==== Textauszug ====

Also helft uns unser heißersehntes Angelwochenende zu retten!!

Vielen Dank und Petri Heil!!!


----------



## krauthis7 (20. Juli 2005)

*AW: Nachtangeln in Holland*

hy soweit ich weiss sind das alle see n bis auf 1oder2  ansonsten ist die maas selber zum  nachtageln freigegeben,wünsche viel  glück


----------



## Mr. Lepo (20. Juli 2005)

*AW: Nachtangeln in Holland*

Hoi biberben
herzlich Willkommen on Board und viel Spaß. Mit dem Nachtangeln in NL ist das so eine Sache..... 
An der Maas ist das Nachtangeln erlaubt. Aber...... es darf kein Zelt aufgebaut werden und ne Liege 
darf auch net benutzt werden. Ich habe jetzt noch im Regionalradio Antenne AC gehört das die Polizei 
in NL bei verstößen net lange fakelt und gleich zur Kasse bittet.

Gruß Lepo


----------



## Siff-Cop (21. Juli 2005)

*AW: Nachtangeln in Holland*



			
				Mr. Lepo schrieb:
			
		

> Hoi biberben
> herzlich Willkommen on Board und viel Spaß. Mit dem Nachtangeln in NL ist das so eine Sache.....

==== Bereitgestelltes Material ====

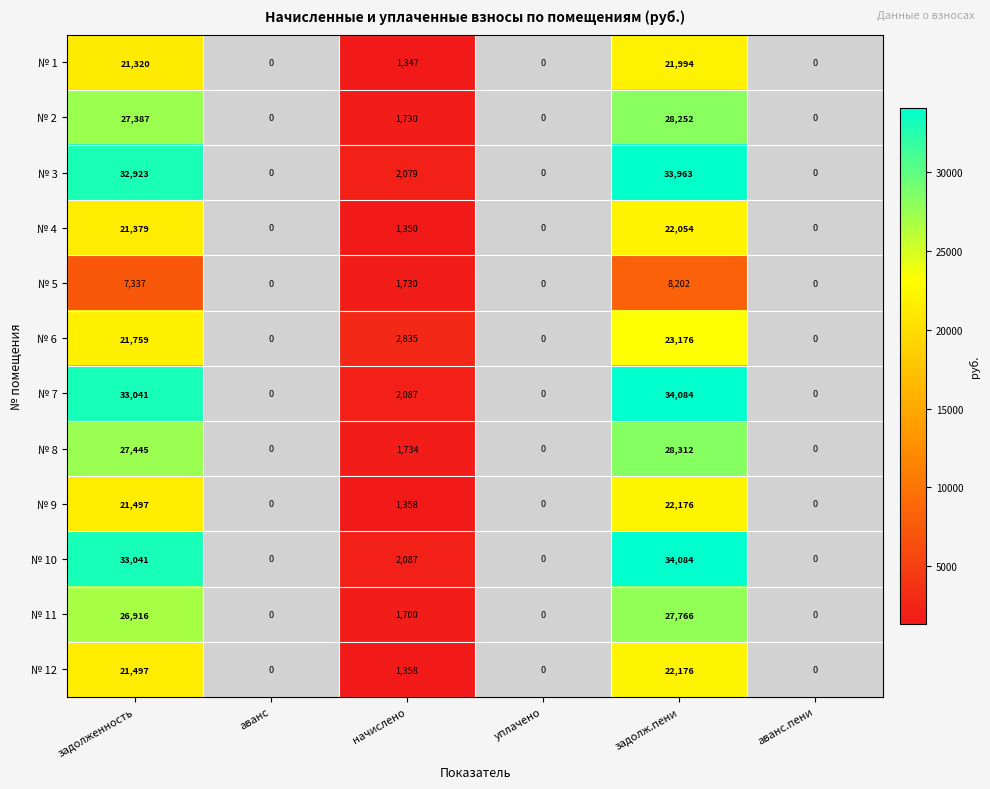

Between аванс and аванс.пени, which is larger?

аванс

====

# Arbeitsanweisungen:
(A) Prüfe, ob die folgenden Aussagen mit dem Textauszug übereinstimmen: (i) Laut Mr. Lepo ist das Nachtangeln an der Maas erlaubt. (ii) Beim Nachtangeln an der Maas darf man ein Zelt aufbauen. (iii) Mr. Lepo hat in einer Zeitung gelesen, dass die Polizei bei Verstößen sofort kassiert. Beantworte jede Aussage mit Ja oder Nein und zitiere die entscheidenden Worte des Textauszugs wörtlich.
(B) Schreibe aus dem Textauszug den Abschnitt von „An der Maas“ bis einschließlich „(21. Juli 2005)“ wortgetreu ab.

# Lösungen:
(A)
(i) Ja: „An der Maas ist das Nachtangeln erlaubt.“
(ii) Nein: „es darf kein Zelt aufgebaut werden“
(iii) Nein: „Ich habe jetzt noch im Regionalradio Antenne AC gehört“

(B)
An der Maas ist das Nachtangeln erlaubt. Aber...... es darf kein Zelt aufgebaut werden und ne Liege 
darf auch net benutzt werden. Ich habe jetzt noch im Regionalradio Antenne AC gehört das die Polizei 
in NL bei verstößen net lange fakelt und gleich zur Kasse bittet.

Gruß Lepo


----------



## Siff-Cop (21. Juli 2005)